> _Exercise objective_: Please render every line below as a JSON list of strings, one string per line, with blank lines and the pictures left out.

__________________________________________________

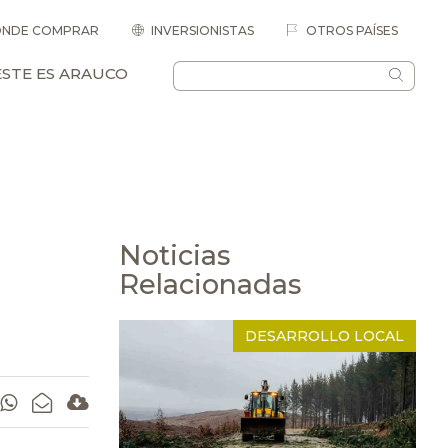
NDE COMPRAR
INVERSIONISTAS
OTROS PAÍSES
ESTE ES ARAUCO
Noticias
Relacionadas
DESARROLLO LOCAL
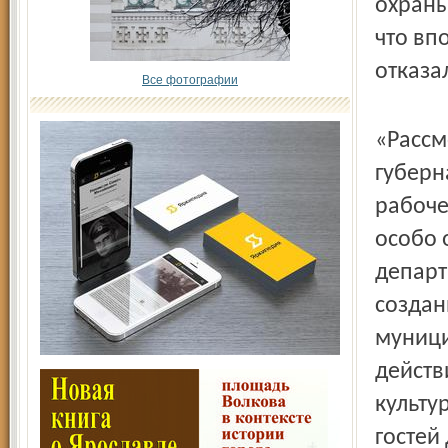
охраны
что вп
отказа
Все фотографии
«Рассм
губерн
рабоче
особо 
департ
создан
муници
действ
культу
гостей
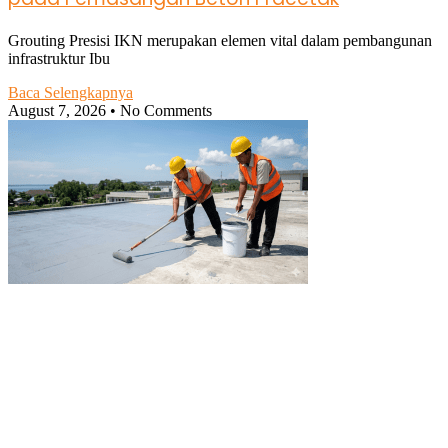
Grouting Presisi IKN merupakan elemen vital dalam pembangunan
infrastruktur Ibu
Baca Selengkapnya
August 7, 2026
No Comments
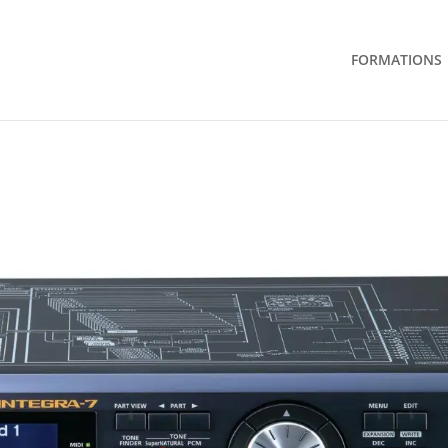
FORMATIONS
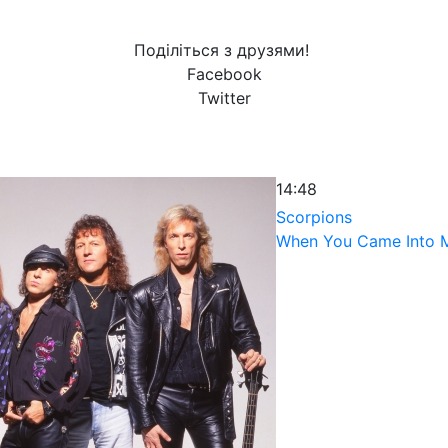
Поділіться з друзями!
Facebook
Twitter
14:48
Scorpions
When You Came Into M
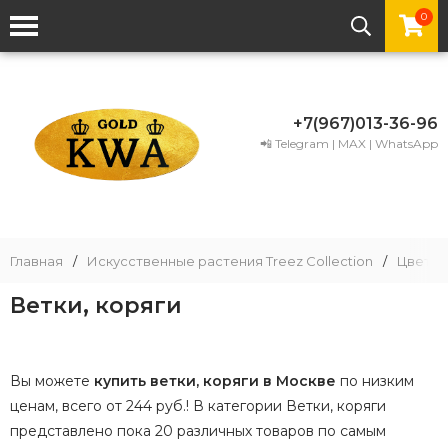
0
+7(967)013-36-96
📲 Telegram | MAX | WhatsApp
Главная
/
Искусственные растения Treez Collection
/
Цветы
Ветки, коряги
Вы можете
купить ветки, коряги в Москве
по низким
ценам, всего от 244 руб.! В категории Ветки, коряги
представлено пока 20 различных товаров по самым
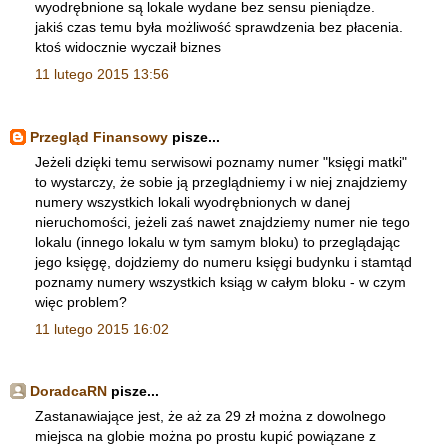
wyodrębnione są lokale wydane bez sensu pieniądze.
jakiś czas temu była możliwość sprawdzenia bez płacenia.
ktoś widocznie wyczaił biznes
11 lutego 2015 13:56
Przegląd Finansowy
pisze...
Jeżeli dzięki temu serwisowi poznamy numer "księgi matki"
to wystarczy, że sobie ją przeglądniemy i w niej znajdziemy
numery wszystkich lokali wyodrębnionych w danej
nieruchomości, jeżeli zaś nawet znajdziemy numer nie tego
lokalu (innego lokalu w tym samym bloku) to przeglądając
jego księgę, dojdziemy do numeru księgi budynku i stamtąd
poznamy numery wszystkich ksiąg w całym bloku - w czym
więc problem?
11 lutego 2015 16:02
DoradcaRN
pisze...
Zastanawiające jest, że aż za 29 zł można z dowolnego
miejsca na globie można po prostu kupić powiązane z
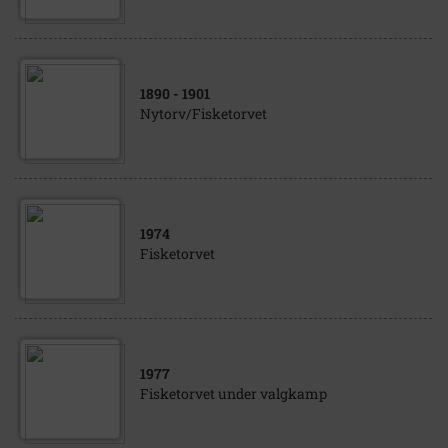
1890
- 1901
Nytorv/Fisketorvet
1974
Fisketorvet
1977
Fisketorvet under valgkamp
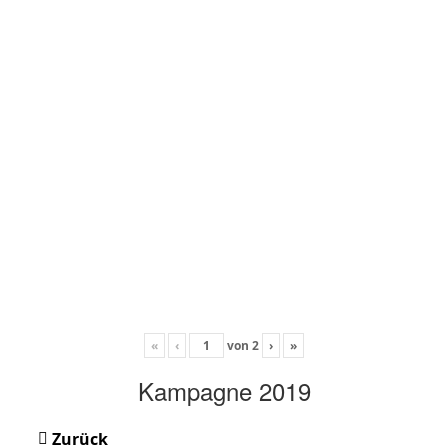
«
‹
von
2
›
»
Kampagne 2019
Zurück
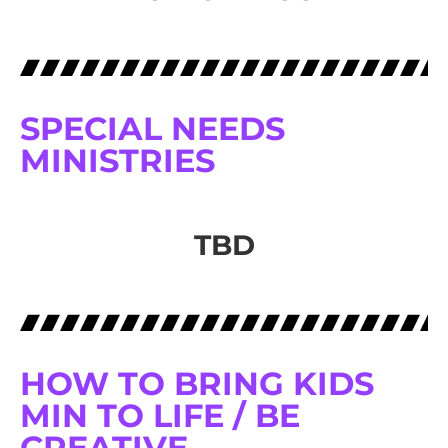
SPECIAL NEEDS
MINISTRIES
TBD
HOW TO BRING KIDS
MIN TO LIFE / BE
CREATIVE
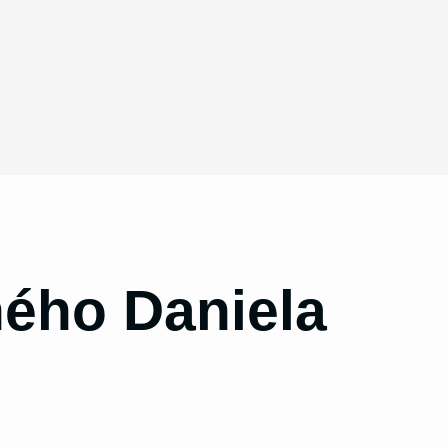
ného Daniela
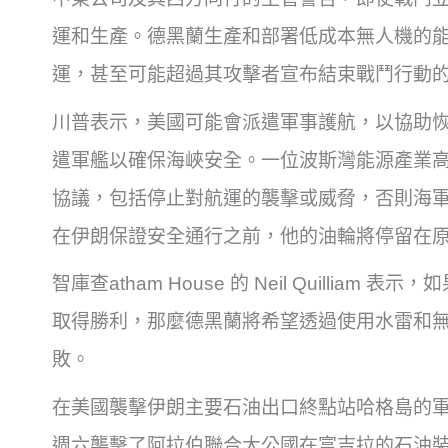
運和生產。德黑蘭生產和部署低成本無人機的
運，甚至可能超過其攻擊者宣布結束戰鬥行動
川普表示，美國可能會派遣軍事護航，以協助
遣軍艦以確保海峽安全。一位波斯灣能源產業
協議，包括停止對航運的襲擊或威脅，否則海
在伊朗保證安全通行之前，他的油輪將停留在
智庫查atham House 的 Neil Quilli
取得勝利，那麼德黑蘭將希望透過使用水雷和
敗。
在美國襲擊伊朗主要石油出口終點站哈格島的
週六襲擊了阿拉伯聯合大公國在富吉拉的石油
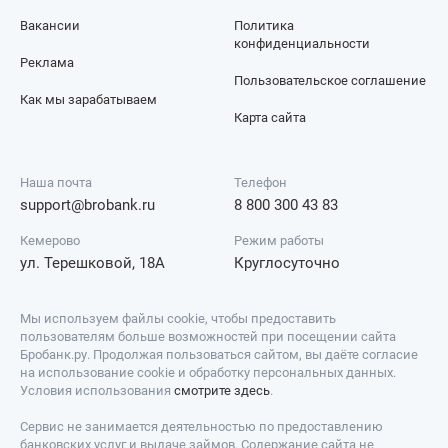
Вакансии
Политика
конфиденциальности
Реклама
Пользовательское соглашение
Как мы зарабатываем
Карта сайта
Наша почта
Телефон
support@brobank.ru
8 800 300 43 83
Кемерово
Режим работы
ул. Терешковой, 18А
Круглосуточно
Мы используем файлы cookie, чтобы предоставить
пользователям больше возможностей при посещении сайта
Бробанк.ру. Продолжая пользоваться сайтом, вы даёте согласие
на использование cookie и обработку персональных данных.
Условия использования
смотрите здесь
.
Сервис не занимается деятельностью по предоставлению
банковских услуг и выдаче займов. Содержание сайта не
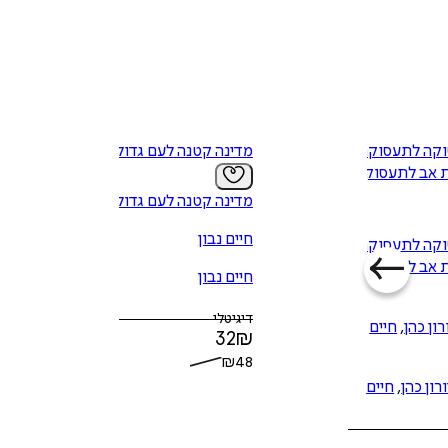
וקה לתעסוקה
מדינה קטנה לעם גדול
ת אב לתעסוקת
מדינה קטנה לעם גדול
חיים נבון
וקה לתעסוקה
ת אב לתעסוקת
חיים נבון
דיגיטלי
רון כהן
,
חיים
32
₪
₪
48
רון כהן
,
חיים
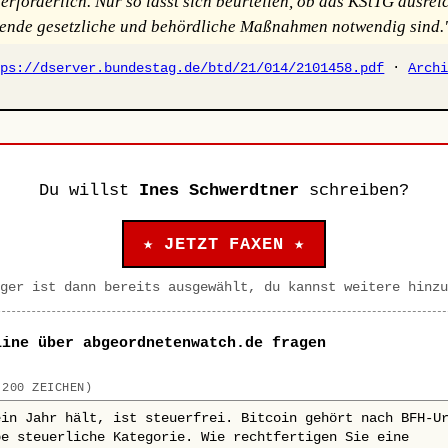
erforderlich. Nur so lässt sich beurteilen, ob das KStTG ausrei
ende gesetzliche und behördliche Maßnahmen notwendig sind.
tps://dserver.bundestag.de/btd/21/014/2101458.pdf
·
Arch
Du willst
Ines Schwerdtner
schreiben?
★ JETZT FAXEN ★
ger ist dann bereits ausgewählt, du kannst weitere hinzu
line über abgeordnetenwatch.de fragen
 200 ZEICHEN)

__________________________________________________

> _Response area_:
[
  "NDE COMPRAR",
  "INVERSIONISTAS",
  "OTROS PAÍSES",
  "ESTE ES ARAUCO",
  "Noticias",
  "Relacionadas",
  "DESARROLLO LOCAL",
  "охраны",
  "что вп",
  "отказа",
  "Все фотографии",
  "«Рассм",
  "губерн",
  "рабоче",
  "особо ",
  "департ",
  "создан",
  "муници",
  "действ",
  "культу",
  "гостей",
  "Grouting Presisi IKN merupakan elemen vital dalam pembangunan",
  "infrastruktur Ibu",
  "Baca Selengkapnya",
  "August 7, 2026",
  "No Comments",
  "FORMATIONS",
  "Поділіться з друзями!",
  "Facebook",
  "Twitter",
  "14:48",
  "Scorpions",
  "When You Came Into M",
  "0",
  "+7(967)013-36-96",
  "📲 Telegram | MAX | WhatsApp",
  "Главная",
  "/",
  "Искусственные растения Treez Collection",
  "/",
  "Цветы",
  "Ветки, коряги",
  "Вы можете",
  "купить ветки, коряги в Москве",
  "по низким",
  "ценам, всего от 244 руб.! В категории Ветки, коряги",
  "представлено пока 20 различных товаров по самым",
  "wyodrębnione są lokale wydane bez sensu pieniądze.",
  "jakiś czas temu była możliwość sprawdzenia bez płacenia.",
  "ktoś widocznie wyczaił biznes",
  "11 lutego 2015 13:56",
  "Przegląd Finansowy",
  "pisze...",
  "Jeżeli dzięki temu serwisowi poznamy numer \"księgi matki\"",
  "to wystarczy, że sobie ją przeglądniemy i w niej znajdziemy",
  "numery wszystkich lokali wyodrębnionych w danej",
  "nieruchomości, jeżeli zaś nawet znajdziemy numer nie tego",
  "lokalu (innego lokalu w tym samym bloku) to przeglądając",
  "jego księgę, dojdziemy do numeru księgi budynku i stamtąd",
  "poznamy numery wszystkich ksiąg w całym bloku - w czym",
  "więc problem?",
  "11 lutego 2015 16:02",
  "DoradcaRN",
  "pisze...",
  "Zastanawiające jest, że aż za 29 zł można z dowolnego",
  "miejsca na globie można po prostu kupić powiązane z",
  "1890",
  "- 1901",
  "Nytorv/Fisketorvet",
  "1974",
  "Fisketorvet",
  "1977",
  "Fisketorvet under valgkamp",
  "«",
  "‹",
  "von",
  "2",
  "›",
  "»",
  "Kampagne 2019",
  "Zurück",
  "SPECIAL NEEDS",
  "MINISTRIES",
  "TBD",
  "HOW TO BRING KIDS",
  "MIN TO LIFE / BE",
  "CREATIVE",
  "ného Daniela",
  "運和生產。德黑蘭生產和部署低成本無人機的",
  "運，甚至可能超過其攻擊者宣布結束戰鬥行動",
  "川普表示，美國可能會派遣軍事護航，以協助",
  "遣軍艦以確保海峽安全。一位波斯灣能源產業",
  "協議，包括停止對航運的襲擊或威脅，否則海",
  "在伊朗保證安全通行之前，他的油輪將停留在",
  "智庫查atham House 的 Neil Quilli",
  "取得勝利，那麼德黑蘭將希望透過使用水雷和",
  "敗。",
  "在美國襲擊伊朗主要石油出口終點站哈格島的",
  "週六襲擊了阿拉伯聯合大公國在富吉拉的石油",
  "Вакансии",
  "Политика",
  "конфиденциальности",
  "Реклама",
  "Пользовательское соглашение",
  "Как мы зарабатываем",
  "Карта сайта",
  "Наша почта",
  "Телефон",
  "support@brobank.ru",
  "8 800 300 43 83",
  "Кемерово",
  "Режим работы",
  "ул. Терешковой, 18А",
  "Круглосуточно",
  "Мы используем файлы cookie, чтобы предоставить",
  "пользователям больше возможностей при посещении сайта",
  "Бробанк.ру. Продолжая пользоваться сайтом, вы даёте согласие",
  "на использование cookie и обработку персональных данных.",
  "Условия использования",
  "смотрите здесь",
  ".",
  "Сервис не занимается деятельностью по предоставлению",
  "банковских услуг и выдаче займов. Содержание сайта не",
  "וקה לתעסוקה",
  "מדינה קטנה לעם גדול",
  "ת אב לתעסוקת",
  "מדינה קטנה לעם גדול",
  "חיים נבון",
  "וקה לתעסוקה",
  "ת אב לתעסוקת",
  "חיים נבון",
  "דיגיטלי",
  "רון כהן",
  ",",
  "חיים",
  "32",
  "₪",
  "₪",
  "48",
  "רון כהן",
  ",",
  "חיים",
  "erforderlich. Nur so lässt sich beurteilen, ob das KStTG ausrei",
  "ende gesetzliche und behördliche Maßnahmen notwendig sind.",
  "tps://dserver.bundestag.de/btd/21/014/2101458.pdf",
  "·",
  "Arch",
  "Du willst",
  "Ines Schwerdtner",
  "schreiben?",
  "★ JETZT FAXEN ★",
  "ger ist dann bereits ausgewählt, du kannst weitere hinzu",
  "line über abgeordnetenwatch.de fragen",
  " 200 ZEICHEN)"
]